··· Task input ···

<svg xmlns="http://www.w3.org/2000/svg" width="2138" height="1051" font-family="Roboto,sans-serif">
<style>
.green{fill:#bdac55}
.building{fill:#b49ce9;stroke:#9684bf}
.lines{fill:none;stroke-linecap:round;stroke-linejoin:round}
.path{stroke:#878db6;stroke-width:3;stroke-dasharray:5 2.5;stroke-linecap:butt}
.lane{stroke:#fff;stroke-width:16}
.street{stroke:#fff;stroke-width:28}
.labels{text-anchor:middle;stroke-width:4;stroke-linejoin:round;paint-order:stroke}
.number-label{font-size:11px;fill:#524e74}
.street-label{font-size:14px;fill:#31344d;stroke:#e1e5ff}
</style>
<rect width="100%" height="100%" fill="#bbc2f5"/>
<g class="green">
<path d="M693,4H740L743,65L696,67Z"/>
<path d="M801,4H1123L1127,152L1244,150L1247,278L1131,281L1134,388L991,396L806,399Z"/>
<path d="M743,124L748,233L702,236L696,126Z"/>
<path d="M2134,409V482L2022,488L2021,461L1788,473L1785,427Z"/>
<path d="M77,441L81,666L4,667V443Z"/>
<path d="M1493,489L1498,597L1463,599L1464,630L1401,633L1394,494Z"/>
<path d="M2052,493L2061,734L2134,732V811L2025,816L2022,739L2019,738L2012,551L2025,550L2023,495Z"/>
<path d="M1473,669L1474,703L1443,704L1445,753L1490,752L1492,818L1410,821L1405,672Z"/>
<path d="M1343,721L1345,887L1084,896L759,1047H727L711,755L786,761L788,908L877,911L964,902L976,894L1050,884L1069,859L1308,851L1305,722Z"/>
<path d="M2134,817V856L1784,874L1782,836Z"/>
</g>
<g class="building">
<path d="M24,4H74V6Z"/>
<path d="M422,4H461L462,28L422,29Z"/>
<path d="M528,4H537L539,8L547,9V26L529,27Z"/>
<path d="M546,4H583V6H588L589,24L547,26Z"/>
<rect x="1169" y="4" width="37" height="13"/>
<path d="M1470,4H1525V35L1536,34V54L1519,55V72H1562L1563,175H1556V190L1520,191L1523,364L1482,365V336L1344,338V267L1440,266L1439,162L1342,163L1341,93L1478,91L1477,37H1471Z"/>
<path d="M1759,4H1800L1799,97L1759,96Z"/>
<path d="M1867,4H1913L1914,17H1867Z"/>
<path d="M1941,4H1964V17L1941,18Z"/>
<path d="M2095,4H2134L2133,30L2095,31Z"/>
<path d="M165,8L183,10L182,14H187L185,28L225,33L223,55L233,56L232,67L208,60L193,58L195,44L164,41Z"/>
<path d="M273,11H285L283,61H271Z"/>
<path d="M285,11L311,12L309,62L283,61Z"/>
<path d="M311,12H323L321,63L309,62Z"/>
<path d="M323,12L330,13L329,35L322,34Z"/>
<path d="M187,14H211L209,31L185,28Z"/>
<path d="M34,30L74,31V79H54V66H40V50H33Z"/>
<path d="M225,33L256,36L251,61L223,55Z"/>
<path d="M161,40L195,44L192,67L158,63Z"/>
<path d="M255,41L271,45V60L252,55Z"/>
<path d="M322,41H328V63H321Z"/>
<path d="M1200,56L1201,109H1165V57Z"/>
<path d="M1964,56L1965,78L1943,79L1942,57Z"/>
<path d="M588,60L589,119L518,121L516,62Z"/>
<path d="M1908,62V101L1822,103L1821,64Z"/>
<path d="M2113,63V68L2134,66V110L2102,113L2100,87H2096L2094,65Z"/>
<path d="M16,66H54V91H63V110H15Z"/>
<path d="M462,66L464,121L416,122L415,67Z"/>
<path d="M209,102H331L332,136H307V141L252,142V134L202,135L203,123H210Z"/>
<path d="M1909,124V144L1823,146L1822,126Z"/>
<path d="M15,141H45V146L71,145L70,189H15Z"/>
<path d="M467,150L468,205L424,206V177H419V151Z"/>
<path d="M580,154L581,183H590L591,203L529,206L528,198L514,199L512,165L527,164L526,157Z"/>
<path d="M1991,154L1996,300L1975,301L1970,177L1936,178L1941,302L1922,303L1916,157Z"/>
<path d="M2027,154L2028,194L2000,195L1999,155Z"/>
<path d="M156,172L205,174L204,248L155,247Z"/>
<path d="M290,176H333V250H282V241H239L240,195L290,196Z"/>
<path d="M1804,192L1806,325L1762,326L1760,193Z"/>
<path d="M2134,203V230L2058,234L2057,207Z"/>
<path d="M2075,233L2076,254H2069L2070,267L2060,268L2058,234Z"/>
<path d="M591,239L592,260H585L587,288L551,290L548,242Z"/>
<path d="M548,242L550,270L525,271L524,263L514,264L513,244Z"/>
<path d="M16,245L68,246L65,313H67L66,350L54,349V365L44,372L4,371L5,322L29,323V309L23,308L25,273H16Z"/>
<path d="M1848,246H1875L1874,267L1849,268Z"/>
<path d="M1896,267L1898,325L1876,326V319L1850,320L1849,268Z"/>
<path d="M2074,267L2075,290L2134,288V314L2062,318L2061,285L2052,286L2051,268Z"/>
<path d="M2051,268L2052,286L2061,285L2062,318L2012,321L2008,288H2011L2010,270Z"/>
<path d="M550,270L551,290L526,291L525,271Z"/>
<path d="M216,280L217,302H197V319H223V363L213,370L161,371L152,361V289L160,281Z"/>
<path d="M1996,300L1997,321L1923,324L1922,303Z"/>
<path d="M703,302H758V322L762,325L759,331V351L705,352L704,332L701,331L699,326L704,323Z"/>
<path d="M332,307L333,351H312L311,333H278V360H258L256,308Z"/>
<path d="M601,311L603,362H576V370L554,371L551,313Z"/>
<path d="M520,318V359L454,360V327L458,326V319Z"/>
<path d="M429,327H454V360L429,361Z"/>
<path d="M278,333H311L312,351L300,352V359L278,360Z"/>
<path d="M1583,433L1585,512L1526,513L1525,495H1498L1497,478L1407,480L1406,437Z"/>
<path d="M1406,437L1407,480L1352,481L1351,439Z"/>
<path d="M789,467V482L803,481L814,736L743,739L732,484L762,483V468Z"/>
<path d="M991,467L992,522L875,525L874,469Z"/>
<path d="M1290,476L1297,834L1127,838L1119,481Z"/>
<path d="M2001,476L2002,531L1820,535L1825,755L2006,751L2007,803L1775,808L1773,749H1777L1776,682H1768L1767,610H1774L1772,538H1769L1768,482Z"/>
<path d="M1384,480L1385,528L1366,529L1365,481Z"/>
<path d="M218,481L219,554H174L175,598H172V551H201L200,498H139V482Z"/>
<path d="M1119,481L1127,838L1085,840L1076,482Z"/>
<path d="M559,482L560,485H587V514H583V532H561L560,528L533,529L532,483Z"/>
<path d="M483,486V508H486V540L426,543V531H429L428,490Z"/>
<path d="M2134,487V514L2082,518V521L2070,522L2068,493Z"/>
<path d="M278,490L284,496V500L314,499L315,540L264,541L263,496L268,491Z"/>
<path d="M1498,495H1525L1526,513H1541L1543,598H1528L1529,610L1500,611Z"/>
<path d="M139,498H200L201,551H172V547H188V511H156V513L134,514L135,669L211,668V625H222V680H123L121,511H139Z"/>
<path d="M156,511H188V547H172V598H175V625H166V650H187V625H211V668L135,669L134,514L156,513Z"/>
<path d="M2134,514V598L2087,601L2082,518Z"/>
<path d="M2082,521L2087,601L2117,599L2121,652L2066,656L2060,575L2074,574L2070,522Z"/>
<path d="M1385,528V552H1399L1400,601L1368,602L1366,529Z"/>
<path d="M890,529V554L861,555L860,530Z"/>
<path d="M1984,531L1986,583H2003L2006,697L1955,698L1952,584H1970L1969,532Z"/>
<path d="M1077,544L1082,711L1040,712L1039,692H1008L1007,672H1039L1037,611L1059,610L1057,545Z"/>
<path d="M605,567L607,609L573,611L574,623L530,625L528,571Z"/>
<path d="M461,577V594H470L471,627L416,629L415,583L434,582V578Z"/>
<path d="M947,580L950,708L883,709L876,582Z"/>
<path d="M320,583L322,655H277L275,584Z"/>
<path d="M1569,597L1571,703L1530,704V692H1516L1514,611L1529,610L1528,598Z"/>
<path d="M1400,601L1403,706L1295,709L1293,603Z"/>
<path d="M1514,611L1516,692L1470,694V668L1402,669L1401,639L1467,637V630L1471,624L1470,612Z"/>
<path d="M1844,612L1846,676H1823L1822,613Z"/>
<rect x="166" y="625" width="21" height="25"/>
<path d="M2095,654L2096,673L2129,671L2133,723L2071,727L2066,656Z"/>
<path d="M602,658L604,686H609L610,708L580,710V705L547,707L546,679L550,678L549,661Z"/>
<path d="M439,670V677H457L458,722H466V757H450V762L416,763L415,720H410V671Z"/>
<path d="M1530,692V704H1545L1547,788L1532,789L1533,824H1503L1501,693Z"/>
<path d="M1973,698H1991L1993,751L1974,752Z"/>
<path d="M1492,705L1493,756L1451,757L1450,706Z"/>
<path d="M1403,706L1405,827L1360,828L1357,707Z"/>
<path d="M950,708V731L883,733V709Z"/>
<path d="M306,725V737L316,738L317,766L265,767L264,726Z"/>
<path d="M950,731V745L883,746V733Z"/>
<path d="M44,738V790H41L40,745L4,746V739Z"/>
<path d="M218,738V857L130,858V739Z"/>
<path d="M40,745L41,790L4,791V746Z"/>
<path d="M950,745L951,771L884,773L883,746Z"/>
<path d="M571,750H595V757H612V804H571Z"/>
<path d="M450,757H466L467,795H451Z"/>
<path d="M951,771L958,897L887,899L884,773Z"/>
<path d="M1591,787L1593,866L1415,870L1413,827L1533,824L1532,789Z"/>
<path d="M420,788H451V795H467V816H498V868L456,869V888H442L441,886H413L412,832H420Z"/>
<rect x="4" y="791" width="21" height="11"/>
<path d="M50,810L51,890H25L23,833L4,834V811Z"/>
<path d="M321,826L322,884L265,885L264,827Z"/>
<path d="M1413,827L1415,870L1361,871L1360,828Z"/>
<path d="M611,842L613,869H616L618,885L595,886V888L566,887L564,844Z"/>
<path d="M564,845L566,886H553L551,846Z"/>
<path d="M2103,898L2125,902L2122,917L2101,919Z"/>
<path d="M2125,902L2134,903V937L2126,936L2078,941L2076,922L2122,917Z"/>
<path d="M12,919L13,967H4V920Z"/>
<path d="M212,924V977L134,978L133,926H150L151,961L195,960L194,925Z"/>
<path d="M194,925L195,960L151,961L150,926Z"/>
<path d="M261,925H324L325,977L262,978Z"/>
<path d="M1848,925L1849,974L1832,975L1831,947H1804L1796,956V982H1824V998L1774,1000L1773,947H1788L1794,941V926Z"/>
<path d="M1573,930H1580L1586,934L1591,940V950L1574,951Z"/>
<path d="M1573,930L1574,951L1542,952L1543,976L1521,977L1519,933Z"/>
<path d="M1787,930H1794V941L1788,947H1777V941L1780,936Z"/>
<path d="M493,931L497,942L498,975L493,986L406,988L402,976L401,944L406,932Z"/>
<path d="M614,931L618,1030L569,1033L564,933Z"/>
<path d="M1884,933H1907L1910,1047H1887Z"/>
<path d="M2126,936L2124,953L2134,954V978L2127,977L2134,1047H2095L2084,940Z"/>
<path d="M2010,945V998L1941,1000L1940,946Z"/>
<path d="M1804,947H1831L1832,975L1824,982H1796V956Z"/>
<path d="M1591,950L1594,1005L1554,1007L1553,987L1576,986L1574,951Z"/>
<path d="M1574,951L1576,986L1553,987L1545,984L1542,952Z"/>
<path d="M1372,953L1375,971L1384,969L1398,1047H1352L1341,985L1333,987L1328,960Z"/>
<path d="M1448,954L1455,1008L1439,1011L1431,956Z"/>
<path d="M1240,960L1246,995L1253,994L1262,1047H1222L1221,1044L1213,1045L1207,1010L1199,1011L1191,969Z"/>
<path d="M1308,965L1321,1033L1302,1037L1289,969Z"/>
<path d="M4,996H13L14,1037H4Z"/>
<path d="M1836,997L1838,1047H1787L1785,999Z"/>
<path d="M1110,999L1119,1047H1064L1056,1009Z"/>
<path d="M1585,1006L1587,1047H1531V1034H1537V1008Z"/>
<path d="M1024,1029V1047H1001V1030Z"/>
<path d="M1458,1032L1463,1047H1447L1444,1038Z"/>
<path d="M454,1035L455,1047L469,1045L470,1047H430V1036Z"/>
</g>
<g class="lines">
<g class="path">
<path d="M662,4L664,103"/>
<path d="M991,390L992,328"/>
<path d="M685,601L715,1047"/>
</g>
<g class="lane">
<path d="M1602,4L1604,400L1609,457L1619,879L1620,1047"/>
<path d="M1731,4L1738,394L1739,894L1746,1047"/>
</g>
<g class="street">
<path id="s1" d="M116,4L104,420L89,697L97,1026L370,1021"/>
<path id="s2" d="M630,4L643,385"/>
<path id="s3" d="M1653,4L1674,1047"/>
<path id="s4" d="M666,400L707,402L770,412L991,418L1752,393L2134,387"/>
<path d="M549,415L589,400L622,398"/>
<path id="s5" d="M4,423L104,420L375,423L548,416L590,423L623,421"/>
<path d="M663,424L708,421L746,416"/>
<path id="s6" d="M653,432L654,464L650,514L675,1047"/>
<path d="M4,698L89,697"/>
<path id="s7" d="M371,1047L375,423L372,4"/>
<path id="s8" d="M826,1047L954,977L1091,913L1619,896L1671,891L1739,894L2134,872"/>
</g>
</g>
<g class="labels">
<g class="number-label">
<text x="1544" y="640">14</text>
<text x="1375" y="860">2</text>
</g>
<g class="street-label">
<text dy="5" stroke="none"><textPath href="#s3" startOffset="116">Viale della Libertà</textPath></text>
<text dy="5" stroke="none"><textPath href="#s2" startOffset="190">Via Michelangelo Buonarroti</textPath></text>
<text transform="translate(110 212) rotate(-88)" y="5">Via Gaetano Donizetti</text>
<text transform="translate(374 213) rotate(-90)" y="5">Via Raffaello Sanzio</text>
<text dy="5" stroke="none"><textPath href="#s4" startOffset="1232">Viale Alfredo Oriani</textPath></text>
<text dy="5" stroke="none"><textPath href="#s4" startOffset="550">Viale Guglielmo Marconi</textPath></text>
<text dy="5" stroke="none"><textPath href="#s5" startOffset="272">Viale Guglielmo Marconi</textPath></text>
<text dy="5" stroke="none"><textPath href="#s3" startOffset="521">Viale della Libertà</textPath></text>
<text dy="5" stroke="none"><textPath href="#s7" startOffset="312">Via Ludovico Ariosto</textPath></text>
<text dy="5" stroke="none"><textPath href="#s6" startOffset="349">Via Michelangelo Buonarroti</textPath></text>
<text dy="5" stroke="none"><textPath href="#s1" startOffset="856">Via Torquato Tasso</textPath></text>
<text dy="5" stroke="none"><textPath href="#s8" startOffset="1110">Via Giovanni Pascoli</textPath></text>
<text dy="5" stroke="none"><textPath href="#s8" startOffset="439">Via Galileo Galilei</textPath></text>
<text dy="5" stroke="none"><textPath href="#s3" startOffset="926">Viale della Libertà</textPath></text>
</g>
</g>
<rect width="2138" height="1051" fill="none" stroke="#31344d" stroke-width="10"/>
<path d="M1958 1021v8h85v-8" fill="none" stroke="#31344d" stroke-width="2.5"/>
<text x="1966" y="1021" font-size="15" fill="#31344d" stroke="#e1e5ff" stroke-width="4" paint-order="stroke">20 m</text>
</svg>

···

**Problem requirements:** Pull every line with "linecap" from the records.

**Solution to this exercise:**
.lines{fill:none;stroke-linecap:round;stroke-linejoin:round}
.path{stroke:#878db6;stroke-width:3;stroke-dasharray:5 2.5;stroke-linecap:butt}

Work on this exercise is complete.